The character on boxes of Force cereal was created in the United States in 1902 by writer Minnie Maud Hanff and artist Dorothy Ficken, initially for an advertising campaign. Rather than selling the benefits of eating wheat, which Hanff assumed customers already knew, her copy for the original advertisements told stories in verse, such as this one:
Jim Dumps was a most unfriendly man, Who lived his life on the hermit plan; In his gloomy way he'd gone through life, And made the most of woe and strife; Till Force one day was served to him Since then they've called him "Sunny Jim."
The advertisements featured slogans such as "Better than a Vacation” and “A Different Food for Indifferent Appetites.” Other verses included:
Whatever you say, wherever you've been, You can't beat the cereal, that raised Sunny Jim!
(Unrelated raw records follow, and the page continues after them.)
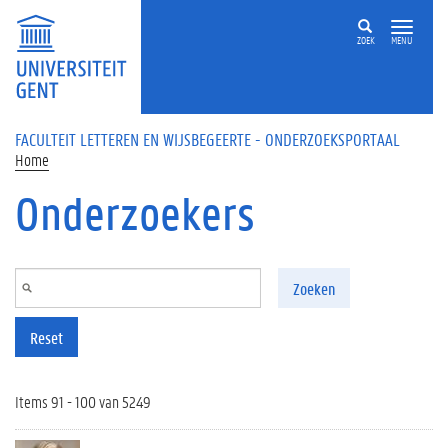
Overslaan en naar de inhoud gaan
ZOEK
MENU
FACULTEIT LETTEREN EN WIJSBEGEERTE - ONDERZOEKSPORTAAL
Home
Onderzoekers
Zoeken
Reset
Items 91 - 100 van 5249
High o'er the fence leaps Sunny Jim Force is the food that raises him
This last rhyme became a familiar catchphrase.
The campaign was wildly successful at promoting the character of Sunny Jim. Printer's Ink stated that “No current novel or play is so universally popular. He is as well-known as President Roosevelt or J. Pierpont Morgan.” However, the cereal company turned its advertising account over to a different firm, which did not approve of humor in advertising and more or less abandoned the campaign.
In the United States Force followed a convoluted path involving many corporate mergers. The last owner stopped producing the cereal in 1983. Both the cereal and Sunny Jim had greater success in the United Kingdom, where Force cereal is still available and the box still features a picture of Sunny Jim.
The brand of peanut butter known as Sunny Jim was manufactured in Seattle, Washington by the Pacific Standard Foods company. The company was founded by Germanus Wilhelm Firnstahl, who modelled the apple-cheeked character seen on the jars on his son, Lowell. During the 1950s the brand accounted for nearly a third of all peanut butter sold in the Seattle area. The company was sold in 1979 for $3 million to the Bristol Bay Native Corp. A large sign on the factory building made the "Sunny Jim building" on Airport Way South a familiar landmark to motorists passing on nearby Interstate 5 until the building burned down in 1997.